Lenin’in devrimci mücadele için sarf ettiği muazzam bir belirleme vardır, oldukça bilindik bir sözdür. Der ki Lenin, “Çoğu devrimcinin kusurlu hazırlığı, bu son derece doğal bir olgu olduğu için özel bir endişe yaratmazdı. Görevler doğru saptandığında, bu görevleri yerine getirmek amacıyla tekrar tekrar girişimde bulunmak için enerji mevcut olduğunda geçici başarısızlıklar ancak küçük musibetler olabilirdi. Devrimci deneyim ve örgütsel ustalık, edilinebilinen şeylerdir. Yeter ki insanda gerekli özellikleri edinme isteği olsun. Yeter ki insan hatalarının farkına varsın, devrimci meselelerde bu, yarı yarıya düzelme demektir.” (Lenin, Seçme Eserler, Cilt 2, Sayfa 63, İnter Yayınları, 1993)

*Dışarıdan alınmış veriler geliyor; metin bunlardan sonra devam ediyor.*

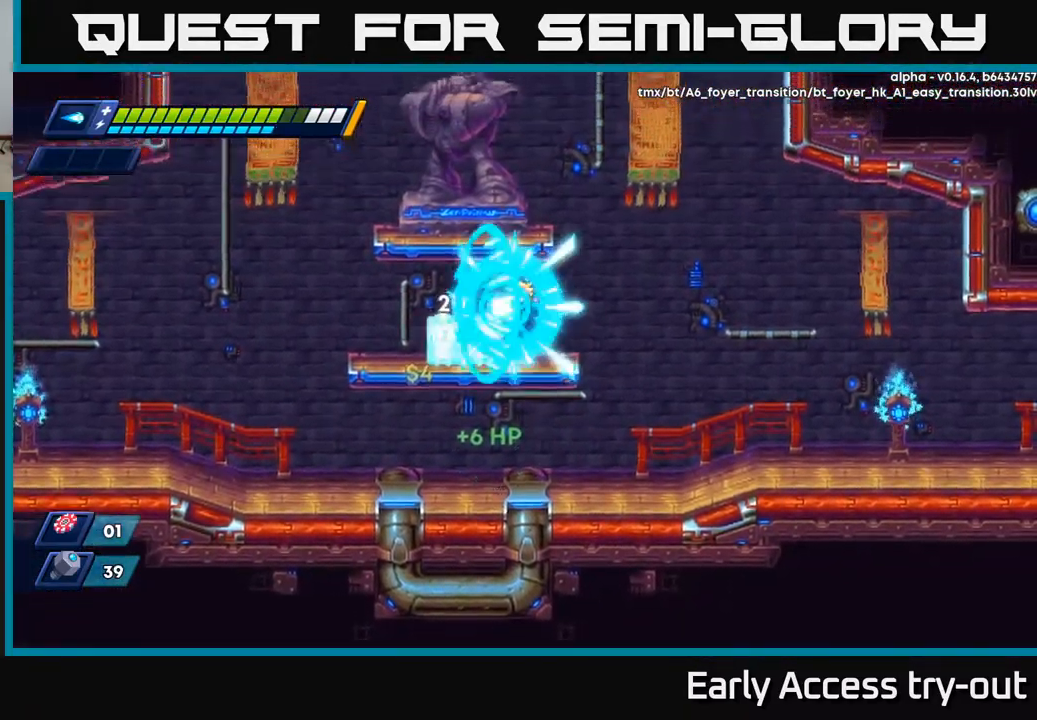
{"buttons": ["X"], "left_stick": "center", "right_stick": "center", "events": [[17, "A", "up"], [50, "X", "up"], [133, "X", "down"], [167, "X", "up"], [250, "X", "down"], [300, "X", "up"], [367, "X", "down"], [400, "X", "up"], [467, "X", "down"]]}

Kusur, hata ve yanlış… Bunlar önemli değil gerçekten. LGBTİ+ mücadelesi konusunda konumlandığımız yere baktığımızda tartıştığımız mesele hata yapmak değil, kusurlu olmak değil. Bu konuda görevlerimizi doğru saptayıp saptamadığımızda mesele… Gerekli özellikleri edinme isteğimiz olup olmadığında… Bu alanda devrimci deneyim ve ustalık kazanmak isteyip istemediğimizde… Mesele LGBTİ+’ları örgütleme çabamız olup olmadığında yani… Bu sorunun cevabını bir an durup düşünmemiz gerekiyor.

Daha sözümüz var, biz bugün burada ne kadarını dile getirirsek az. Ki LGBTİ+ kitleler, sokaklarda ve tüm yaşam alanlarında sözlerini/sözlerimizi dile getirmeye ve bu konuda toplumda dönüşüm sağlamaya devam edecekler. Bizler bu dönüşümün neresinde olacağız, işte orası da bizim devrimci ve demokrat olma iddiamızı ne denli sahiplendiğimize kalmış!